Mind uploading has powerful appeal— but what would it actually take to scan a person’s brain and upload their mind? The main challenges are scanning a brain in enough detail to capture the mind and perfectly recreating that detail artificially.
But first, we have to know what to scan. The human brain contains about 86 billion neurons, connected by at least a hundred trillion synapses. The pattern of connectivity among the brain’s neurons, that is, all of the neurons and all their connections to each other, is called the connectome. We haven’t yet mapped the connectome, and there’s also a lot more to neural signaling. There are hundreds, possibly thousands of different kinds of connections, or synapses. Each functions in a slightly different way. Some work faster, some slower. Some grow or shrink rapidly in the process of learning; some are more stable over time. And beyond the trillions of precise, 1-to-1 connections between neurons, some neurons also spray out neurotransmitters that affect many other neurons at once. All of these different kinds of interactions would need to be mapped in order to copy a person’s mind. There are also a lot of influences on neural signaling that are poorly understood or undiscovered. To name just one example, patterns of activity between neurons are likely influenced by a type of cell called glia. Glia surround neurons and, according to some scientists, may even outnumber them by as many as ten to one. Glia were once thought to be purely for structural support, and their functions are still poorly understood, but at least some of them can generate their own signals that influence information processing.
Our understanding of the brain isn’t good enough to determine what we’d need to scan in order to replicate the mind, but assuming our knowledge does advance to that point, how would we scan it? Currently, we can accurately scan a living human brain with resolutions of about half a millimeter using our best non-invasive scanning method, MRI. To detect a synapse, we’ll need to scan at a resolution of about a micron— a thousandth of a millimeter. To distinguish the kind of synapse and precisely how strong each synapse is, we’ll need even better resolution. MRI depends on powerful magnetic fields. Scanning at the resolution required to determine the details of individual synapses would requires a field strength high enough to cook a person’s tissues. So this kind of leap in resolution would require fundamentally new scanning technology. It would be more feasible to scan a dead brain using an electron microscope, but even that technology is nowhere near good enough– and requires killing the subject first.
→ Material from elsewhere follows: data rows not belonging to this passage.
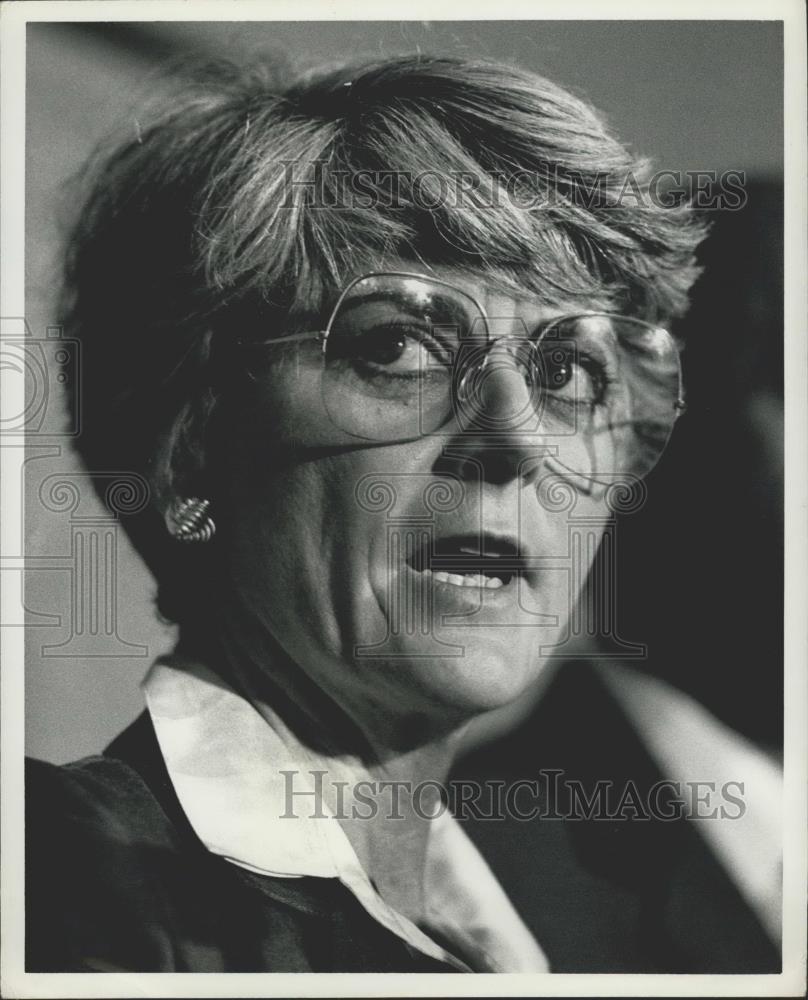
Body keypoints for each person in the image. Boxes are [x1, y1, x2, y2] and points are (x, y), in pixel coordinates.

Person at [26, 52, 767, 974]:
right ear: (189, 448)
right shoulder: (56, 882)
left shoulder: (546, 943)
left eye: (566, 372)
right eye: (400, 348)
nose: (516, 440)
Assuming we eventually understand the brain well enough to know what to scan and develop the technology to safely scan at that resolution, the next challenge would be to recreate that information digitally. The main obstacles to doing so are computing power and storage space, both of which are improving every year. We’re actually much closer to attaining this technological capacity than we are to understanding or scanning our own minds. Artificial neural networks already run our internet search engines, digital assistants, self-driving cars, Wall Street trading algorithms, and smart phones. Nobody has yet built an artificial network with 86 billion neurons, but as computing technology improves, it may be possible to keep track of such massive data sets.
At every step in the scanning and uploading process, we’d have to be certain we were capturing all the necessary information accurately— or there’s no telling what ruined version of a mind might emerge.